### [Activity]
Please print nothing but the lines from the one containing "focal_35mm: 615" to the final line below, exactly, and no pictures.
*** Records shown ***
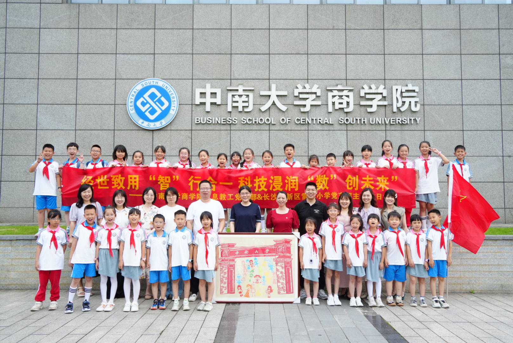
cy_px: 172
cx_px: 256
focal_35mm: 32
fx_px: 456
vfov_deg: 41.2
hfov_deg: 58.7
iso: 2000
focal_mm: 32
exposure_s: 1/320
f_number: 14
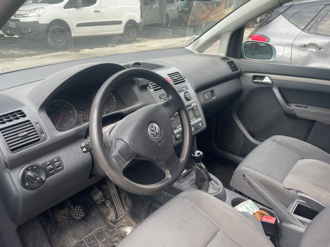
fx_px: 248
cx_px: 165
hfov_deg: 67.3
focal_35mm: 26
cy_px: 124
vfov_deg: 53.1
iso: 32
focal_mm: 4.2
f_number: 1.6
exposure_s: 1/281
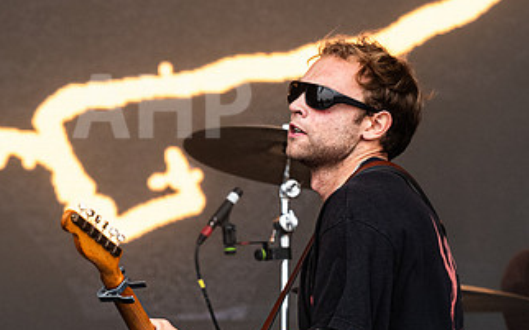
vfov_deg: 2.1
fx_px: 8863
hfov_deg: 3.4
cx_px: 301
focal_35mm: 615
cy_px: 286
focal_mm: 200
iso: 640
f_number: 4.5
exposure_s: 1/800
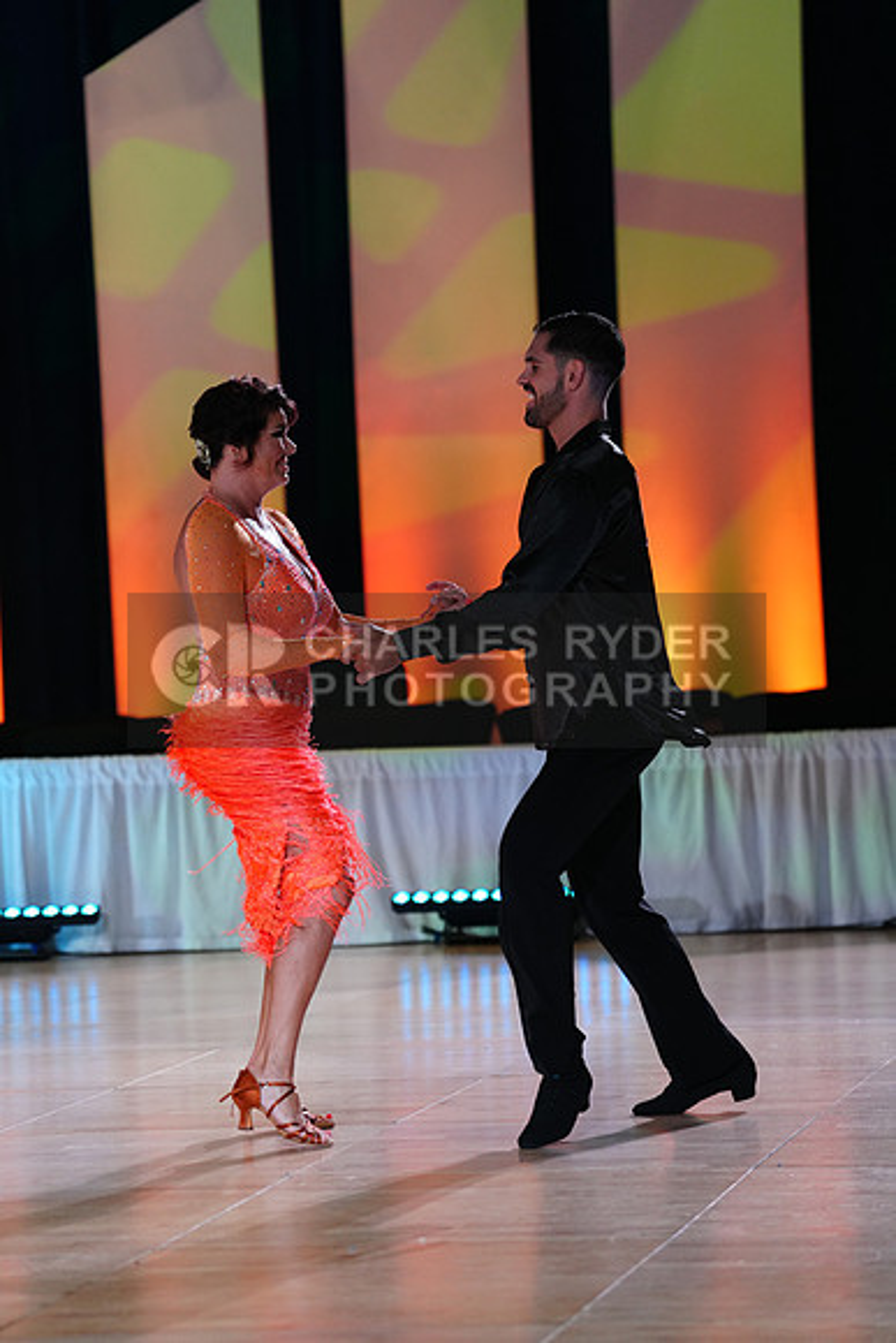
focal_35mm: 116
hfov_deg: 11.8
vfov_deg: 17.6
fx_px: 4328
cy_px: 672
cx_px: 448
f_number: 2.8
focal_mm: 116
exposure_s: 1/400
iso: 2000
*** End of Records shown ***
### [Exercise result]
focal_35mm: 615
cy_px: 286
focal_mm: 200
iso: 640
f_number: 4.5
exposure_s: 1/800
focal_35mm: 116
hfov_deg: 11.8
vfov_deg: 17.6
fx_px: 4328
cy_px: 672
cx_px: 448
f_number: 2.8
focal_mm: 116
exposure_s: 1/400
iso: 2000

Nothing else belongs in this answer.